▶ [Assignment]: The job is to output exactly the lines that run from the start of the entries through the line containing "The simple harmonic", pictures omitted.

+++ The data

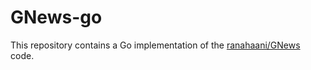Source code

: # GNews-go
This repository contains a Go implementation of the [ranahaani/GNews](https://github.com/ranahaani/GNews) code.
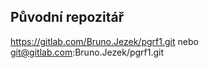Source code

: ## Původní repozitář
https://gitlab.com/Bruno.Jezek/pgrf1.git nebo git@gitlab.com:Bruno.Jezek/pgrf1.git
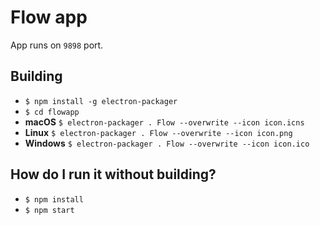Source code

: # Flow app

App runs on `9898` port.

## Building

- `$ npm install -g electron-packager`
- `$ cd flowapp`
- __macOS__ `$ electron-packager . Flow --overwrite --icon icon.icns`
- __Linux__ `$ electron-packager . Flow --overwrite --icon icon.png`
- __Windows__ `$ electron-packager . Flow --overwrite --icon icon.ico`

## How do I run it without building?

- `$ npm install`
- `$ npm start`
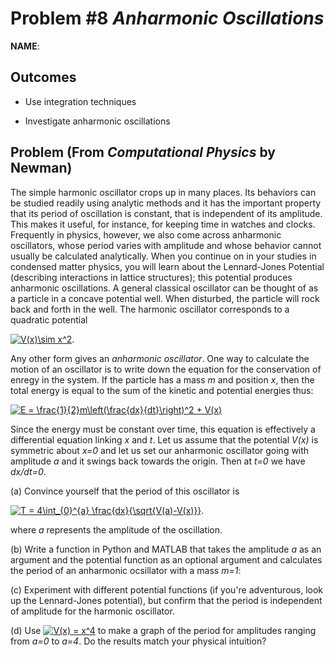 Problem \#8 *Anharmonic Oscillations* 
=======================

**NAME**:

Outcomes 
--------

-   Use integration techniques

-   Investigate anharmonic oscillations

## Problem (From *Computational Physics* by Newman)
The simple harmonic oscillator crops up in many places. Its behaviors can be studied readily using analytic methods and it has the important property that its period of oscillation is constant, that is independent of its amplitude. This makes it useful, for instance, for keeping time in watches and clocks. 
Frequently in physics, however, we also come across anharmonic oscillators, whose period varies with amplitude and whose behavior cannot usually be calculated analytically. When you continue on in your studies in condensed matter physics, you will learn about the Lennard-Jones Potential (describing interactions in lattice structures); this potential produces anharmonic oscillations.  A general classical oscillator can be thought of as a particle in a concave potential well. When disturbed, the particle will rock back and forth in the well. The harmonic oscillator corresponds to a quadratic potential 

<a href="https://www.codecogs.com/eqnedit.php?latex=V(x)\sim&space;x^2" target="_blank"><img src="https://latex.codecogs.com/gif.latex?V(x)\sim&space;x^2" title="V(x)\sim x^2" /></a>. 

Any other form gives an *anharmonic oscillator*.
One way to calculate the motion of an oscillator is to write down the equation for the conservation of enregy in the system. If the particle has a mass *m* and position *x*, then the total energy is equal to the sum of the kinetic and potential energies thus: 

<a href="https://www.codecogs.com/eqnedit.php?latex=E&space;=&space;\frac{1}{2}m\left(\frac{dx}{dt}\right)^2&space;&plus;&space;V(x)" target="_blank"><img src="https://latex.codecogs.com/gif.latex?E&space;=&space;\frac{1}{2}m\left(\frac{dx}{dt}\right)^2&space;&plus;&space;V(x)" title="E = \frac{1}{2}m\left(\frac{dx}{dt}\right)^2 + V(x)" /></a>

Since the energy must be constant over time, this equation is effectively a differential equation linking *x* and *t*. 
Let us assume that the potential *V(x)* is symmetric about *x=0* and let us set our anharmonic oscillator going with amplitude *a* and it swings back towards the origin. Then at *t=0* we have *dx/dt=0*.

(a) Convince yourself that the period of this oscillator is 

<a href="https://www.codecogs.com/eqnedit.php?latex=T&space;=&space;4\int_{0}^{a}&space;\frac{dx}{\sqrt{V(a)-V(x)}}" target="_blank"><img src="https://latex.codecogs.com/gif.latex?T&space;=&space;4\int_{0}^{a}&space;\frac{dx}{\sqrt{V(a)-V(x)}}" title="T = 4\int_{0}^{a} \frac{dx}{\sqrt{V(a)-V(x)}}" /></a>.

where *a* represents the amplitude of the oscillation.

(b) Write a function in Python and MATLAB that takes the amplitude *a* as an argument and the potential function as an optional argument and calculates the period of an anharmonic ocsillator with a mass *m=1*:

(c) Experiment with different potential functions (if you're adventurous, look up the Lennard-Jones potential), but confirm that the period is independent of amplitude for the harmonic oscillator. 

(d) Use <a href="https://www.codecogs.com/eqnedit.php?latex=V(x)&space;=&space;x^4" target="_blank"><img src="https://latex.codecogs.com/gif.latex?V(x)&space;=&space;x^4" title="V(x) = x^4" /></a> to make a graph of the period for amplitudes ranging from *a=0* to *a=4*. Do the results match your physical intuition?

++++++

▶ [Answer to this problem]:
Source code

: # GNews-go
This repository contains a Go implementation of the [ranahaani/GNews](https://github.com/ranahaani/GNews) code.
Source code

: ## Původní repozitář
https://gitlab.com/Bruno.Jezek/pgrf1.git nebo git@gitlab.com:Bruno.Jezek/pgrf1.git
Source code

: # Flow app

App runs on `9898` port.

## Building

- `$ npm install -g electron-packager`
- `$ cd flowapp`
- __macOS__ `$ electron-packager . Flow --overwrite --icon icon.icns`
- __Linux__ `$ electron-packager . Flow --overwrite --icon icon.png`
- __Windows__ `$ electron-packager . Flow --overwrite --icon icon.ico`

## How do I run it without building?

- `$ npm install`
- `$ npm start`
 Problem \#8 *Anharmonic Oscillations* 
=======================

**NAME**:

Outcomes 
--------

-   Use integration techniques

-   Investigate anharmonic oscillations

## Problem (From *Computational Physics* by Newman)
The simple harmonic oscillator crops up in many places. Its behaviors can be studied readily using analytic methods and it has the important property that its period of oscillation is constant, that is independent of its amplitude. This makes it useful, for instance, for keeping time in watches and clocks. 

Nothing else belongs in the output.